Pentax MX-1 Color Modes
Vibrant (& Saturation +2)
Reversal Film

Most of the scene modes are the usual array of portrait, sunset, night shot and the like. But there are a few that deserve to be called out, for better or worse. The HDR mode, for instance, at its base setting does a very good job of combining three images to work around over and under-exposed areas. However, if you crank it all the way up, it'll give you full-on hideous HDR-ness.

Pentax MX-1 High Dynamic Range
Strong 1
Strong 2

The built-in Panorama and Wide modes deserve special attention for being all but useless. Many other cameras have the ability to take a sweep panorama, where you just pan the camera, and it stitches together the shots automatically into a panorama. With the MX-1, it does creates a translucent overlay so that you can line the shots up, and then attempts to stitch them together. Every single time I tried to use it, however, some part of the image lined up incorrectly, leading to stitching errors and some objects appearing twice. The resulting images were also somewhat soft. The Wide mode is a version of a panorama that stitches together two portrait orientation images to make one large, square-ish final picture. Unfortunately, it was plagued by the same problems.

Wide Effect

Playback mode. There are an impressive amount of editing controls in playback mode, but it's a fairly odd lot that appears to be aimed at a more entry-level user. On the plus side, there's a RAW development tool that lets you batch convert Raw to JPEGs -- that's very useful for all types of photographers. But stretching out parts of the image, shrinking people's faces ("for well-proportioned portraits"), and strange collages and framing options hardly seem worth the effort.

While many cameras have creative effects and filters displayed in real-time while shooting, with the MX-1, these are added in playback. You can apply filters for black and white, sepia, toy camera, retro, color, extract color, color emphasis, high contrast, starburst, soft focus, fish-eye, brightness, miniature, slim or inverted colors.

Video. Video is handled two ways on the MX-1. If you're just snapping pictures, you can hit the red button near the shutter to start recording a video. If you're in video mode, it's the shutter button that starts recording (and the red video button becomes useless, again an odd waste of space in this design).

Gallery Sample Video
1,920 x 1,080, H.264, Progressive, 30 fps
Download Original (30.4MB MOV)

While in video mode, you can record at 1920x1080 at 30fps, and 1280x720 at either 30fps or 60fps, and there are options to set the color mode, enable optical zoom, autofocus, shake reduction and wind noise suppression. Confusingly, the MX-1 has two other movie modes that are never properly explained. There's a time-lapse mode and a high-speed mode, but neither on the camera nor in the manual does Pentax explain what speed those are shot at -- just that you're stuck with VGA resolution for both. With the MX-1 generally having a pretty full suite of manual controls, it's saddening to have these modes presented without explanation. (In case you're wondering, time-lapse mode shoots stills and assembles them into a video with accelerated playback and no audio. High-speed mode captures at 120fps and plays back in slow motion at 30fps, also with no audio.)

▸ Supplied material
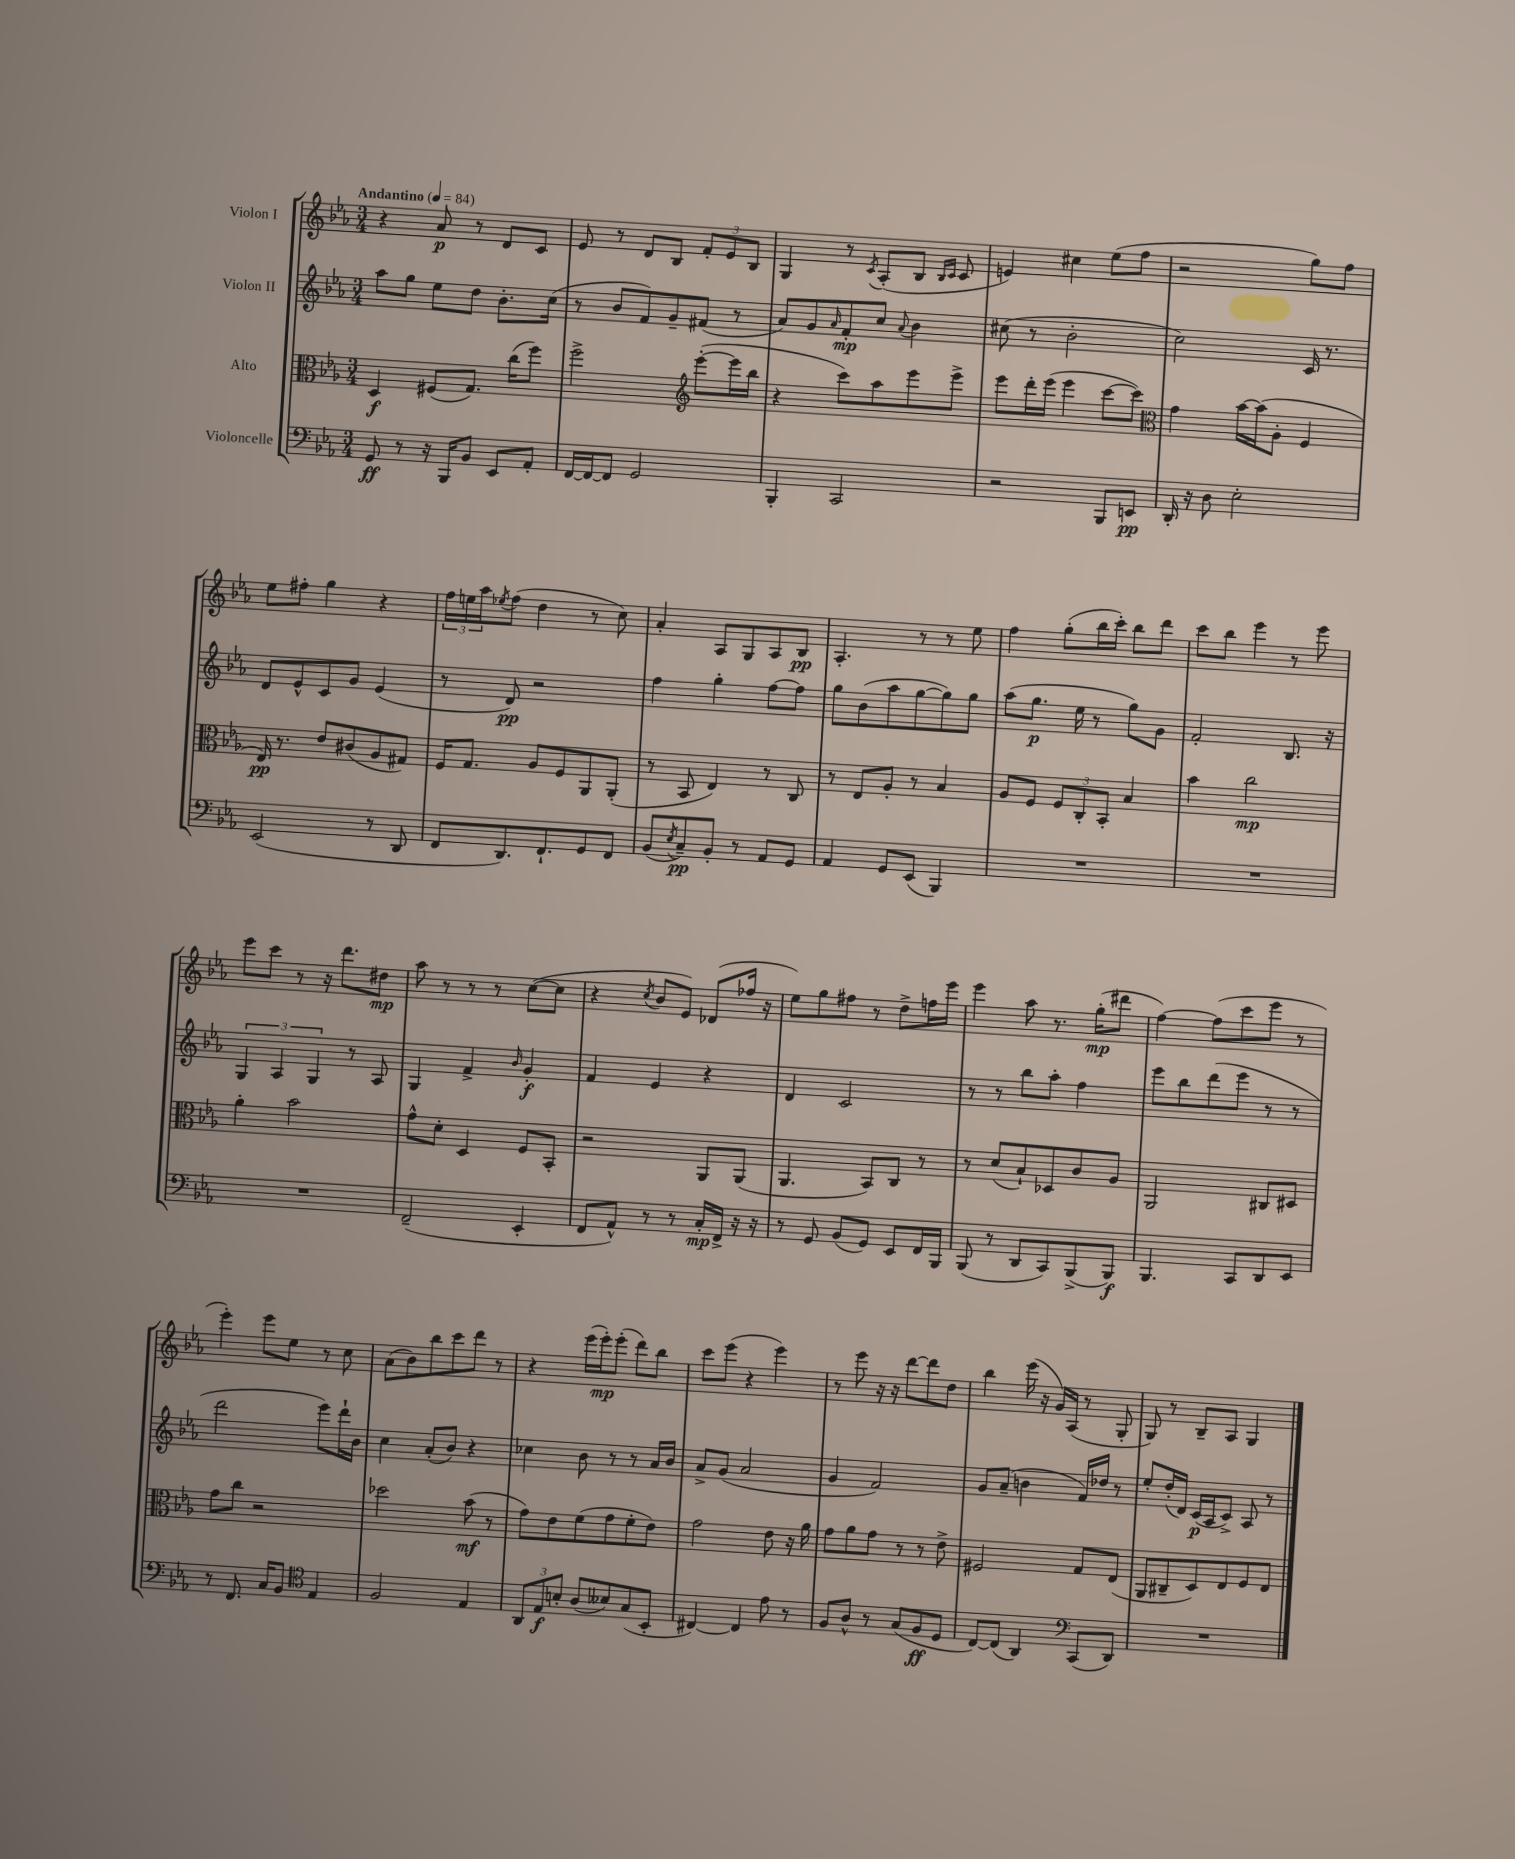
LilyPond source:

▸ Challenges
A. In the text on the Pentax MX-1, which settings does video mode offer besides the recording resolutions and frame rates? List each one.
B. Extend the text on the Pentax MX-1 by writing what comes after its final sentence.
The listing plays no part in this work.

▸ Task responses
A.
- Color mode
- Optical zoom
- Autofocus
- Shake reduction
- Wind noise suppression

B.
Shake Reduction. The MX-1 features two modes for image stabilization, or Shake Reduction, as Pentax calls it, for still images -- Sensor Shift, and Dual Mode. The sensor-shift technology physically moves the image sensor ever-so-slightly to compensate for camera shake. Dual mode IS enables Pixel-Tracking shake reduction for an additional electronic correction of camera shake. For video capture, the MX-1 only has a software-based Movie SR shake reduction option. Pentax states that the shake reduction system provides up to 3-stops of correction for still images, and overall it seemed to do a nice job at low shutter speeds.

Summary. The MX-1 has a lot going for it. With a relatively large sensor for a compact, fast glass, full manual capabilities and an impressive retro aesthetic, it really stands out in a crowd. Unfortunately, a series of minor design flaws quickly become nagging problems. For one, being classed as a compact camera, the MX-1 is not the most pocketable model around. I also got bogged down by slow cycle time and write speed with RAW files, and found the weirdly placed neckstrap lugs to be awkward.

But at a street price of around $400, the MX-1 is quite a good camera. And while it might not be small enough to just throw in your pocket when you go out shooting, when you do take it out, it's bound to draw some stares and take much better photos than your smartphone or typical point-and-shoot, that's for sure. That makes it an excellent backup camera for those who primarily use a DSLR or mirrorless system camera, or a solid upgrade for those wanting to get better images than they can with their camera phones or cheaper compact models.


Pentax MX-1 Technical Info

by Mike Tomkins


At the heart of the Pentax MX-1 is a 1/1.7-inch type, backside illuminated CMOS image sensor. That's the same size used by most enthusiast-friendly compacts, and much larger than those in consumer-oriented compacts.

Effective resolution is 12.0 megapixels, from a sensor resolution of 12.76 megapixels.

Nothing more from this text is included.